Germany’s onslaught on its famed automotive and production industries appears to be taking an economic toll as the country pushes ahead to go green by phasing out internal combustion engines and coal power plants.
Recently we reported how electricity prices are again slated to increase this year, and thus will continue to make German power among the most expensive worldwide.
A wave of green activism has led to tighter regulations against the internal combustion engines and to a planned phase-out of coal-fired power plants.
Teetering on recession
Just recently German online business daily Handelsblatt reported here that there are “new concerns about an economic slump in Germany” as “surprisingly weak figures are fueling new worries about a downturn”.
“Horrible numbers”…a “disaster”
“Experts spoke of ‘horrible numbers’, a ‘disaster’. Industry, construction, and energy providers produced a full 3.5 percent less in December than in the previous month,” the Handelsblatt reports.
December production plummets 6.8%
The economic bloodbath was even worse in the production sector which “fell even more sharply, with output falling by 6.8 percent – the sharpest drop since the end of 2009,” writes the Handelsblatt. “Concerns are growing again that the German economy may be in more difficult waters than expected.”

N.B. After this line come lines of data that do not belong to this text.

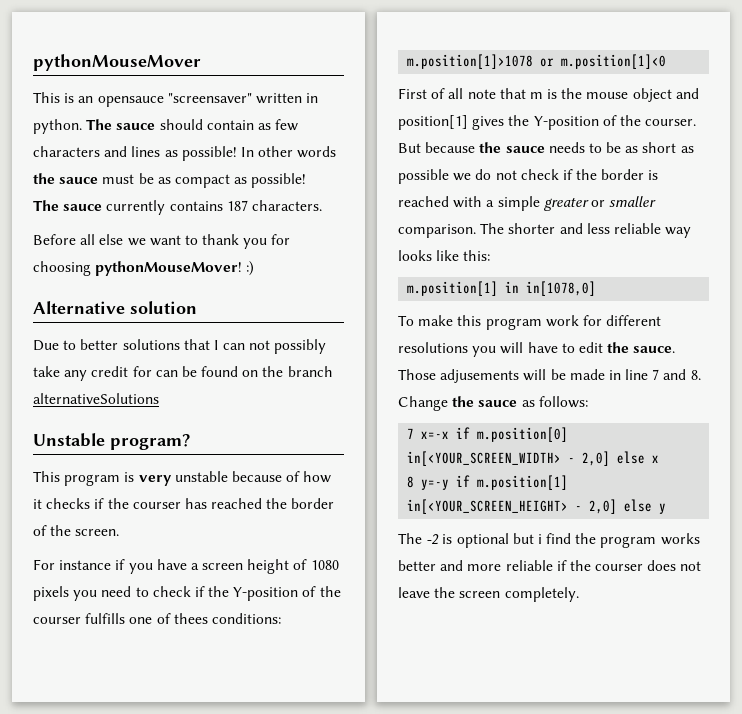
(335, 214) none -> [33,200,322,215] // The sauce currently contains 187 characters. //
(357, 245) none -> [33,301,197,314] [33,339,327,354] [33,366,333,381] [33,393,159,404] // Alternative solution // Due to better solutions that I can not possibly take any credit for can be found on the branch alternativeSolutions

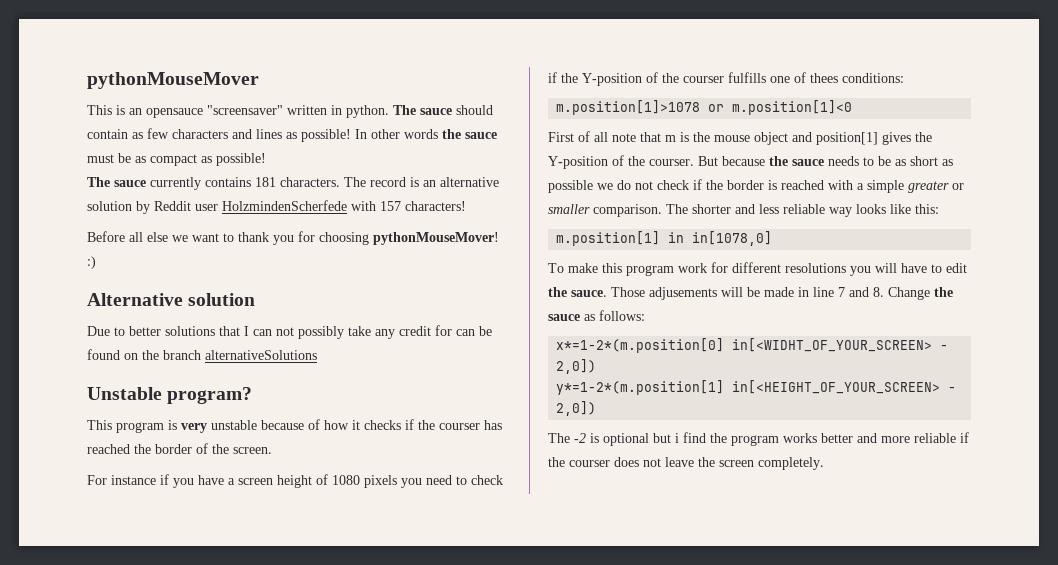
[226,200,248,211] 187 -> [255,177,276,187] 181
(322, 205) none -> [344,177,499,187] [87,200,466,214] The record is an alternative solution by Reddit user HolzmindenScherfede with 157 characters!
[407,427,569,442] [407,451,660,466] [407,475,569,490] [407,499,667,514] 7 x=-x if m.position[0] in[<YOUR_SCREEN_WIDTH> - 2,0] else x // 8 y=-y if m.position[1] in[<YOUR_SCREEN_HEIGHT> - 2,0] else y -> [556,338,949,353] [556,359,597,374] [556,380,957,395] [556,401,597,416] x*=1-2*(m.position[0] in[<WIDHT_OF_YOUR_SCREEN> - 2,0]) // y*=1-2*(m.position[1] in[<HEIGHT_OF_YOUR_SCREEN> - 2,0])

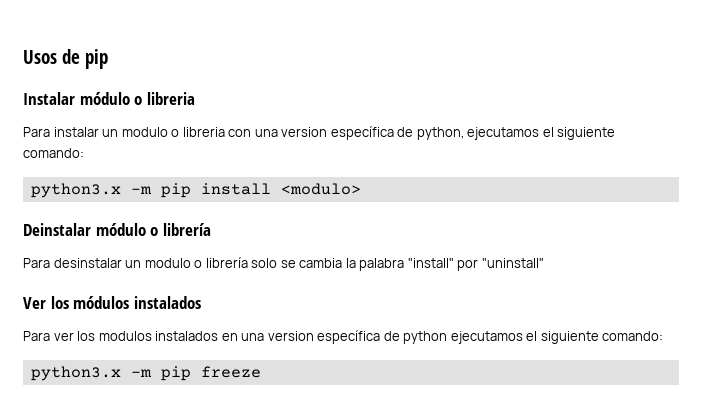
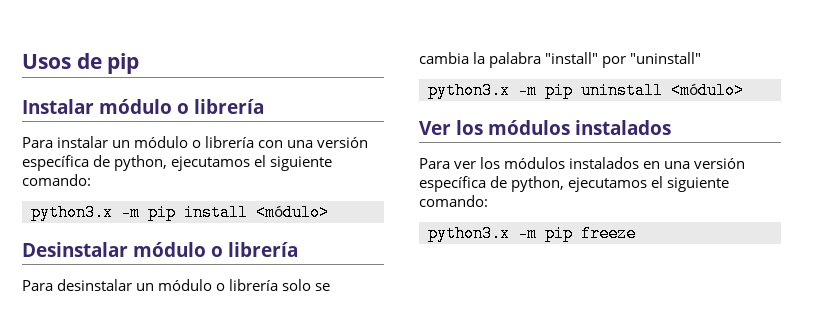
[146,92,195,105] libreria -> [194,99,265,114] librería
[121,127,225,137] modulo o libreria -> [134,136,255,148] módulo o librería
[281,127,328,137] version -> [317,137,369,148] versión
[280,183,361,195] [23,223,91,236] <modulo> // Deinstalar -> [256,204,329,221] [22,242,128,257] <módulo> // Desinstalar
[144,258,191,268] modulo -> [158,279,213,291] módulo
(544, 263) none -> [428,82,744,99] // python3.x -m pip uninstall <módulo>
[98,331,152,341] modulos -> [504,157,566,169] módulos
[267,330,448,344] version específica de python -> [694,158,746,169] [419,176,565,192] versión específica de python,

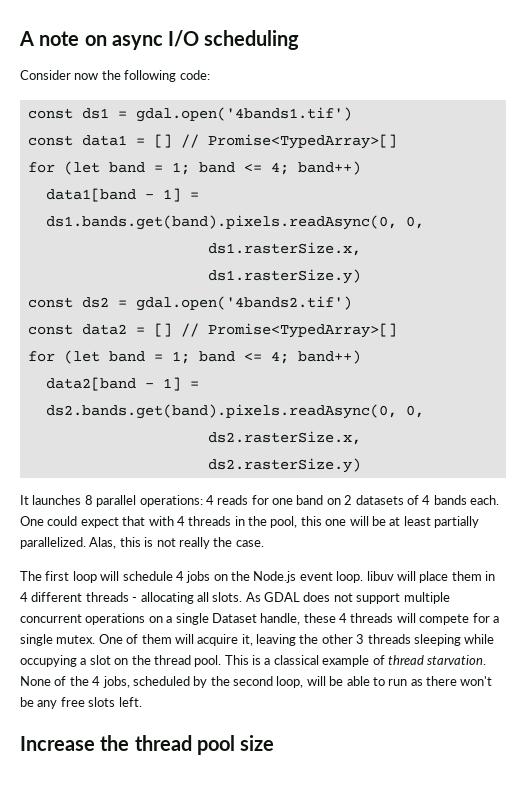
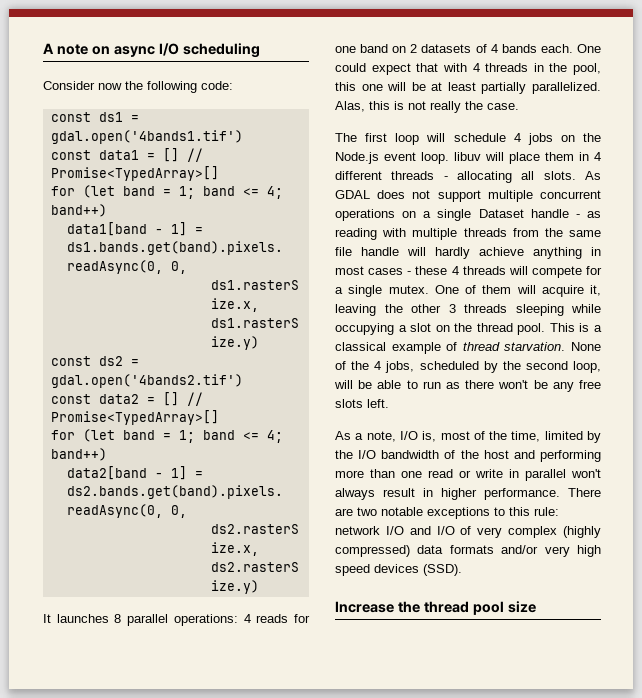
[260,613,301,625] handle, -> [530,209,601,218] [335,228,601,240] [335,247,601,259] [335,266,412,275] handle - as reading with multiple threads from the same file handle will hardly achieve anything in most cases -
(142, 702) none -> [335,431,601,443] [335,450,601,462] [335,469,601,481] [335,488,601,500] [335,507,559,519] [335,526,601,538] [335,545,601,557] [335,564,462,576] // As a note, I/O is, most of the time, limited by the I/O bandwidth of the host and performing more than one read or write in parallel won't always result in higher performance. There are two notable exceptions to this rule: network I/O and I/O of very complex (highly compressed) data formats and/or very high speed devices (SSD).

For Germany, “2019 was not only the worst year for industrial orders since 2008, it was also the first time since 2002 that German order books shrank for two years in a row,” reports Yahoo here.
Massive automotive layoffs
The German auto sector has been hard hit. For example, car maker Opel recently announced 2,100 job cuts in Germany. Late last year Daimler, owner of Mercedes Benz, announced plans “to ax at least 10,000 jobs,” Volkswagen’s Audi said “it would slash up to 9,500 jobs or one in ten staff by 2025 and car suppliers Continental and Osram announced staff and cost cuts.”
The Financial Times reported today that Daimler suffered its “worst results in decade” and that its earnings “plunged 60% in 2019 amid ‘Dieselgate’ woes.” Daimler also “refused to deny reports” that an additional 5,000 jobs could be cut.
The Financial Times adds: “Daimler is being forced to spend heavily on electric vehicles and plug-in hybrids in order to avoid fines from Brussels for breaching new emissions regulations.”
Other reasons cited for the poor German economic results are the ongoing global trade disputes. Figures are expected to come under even greater pressure due to the spreading corona virus in China.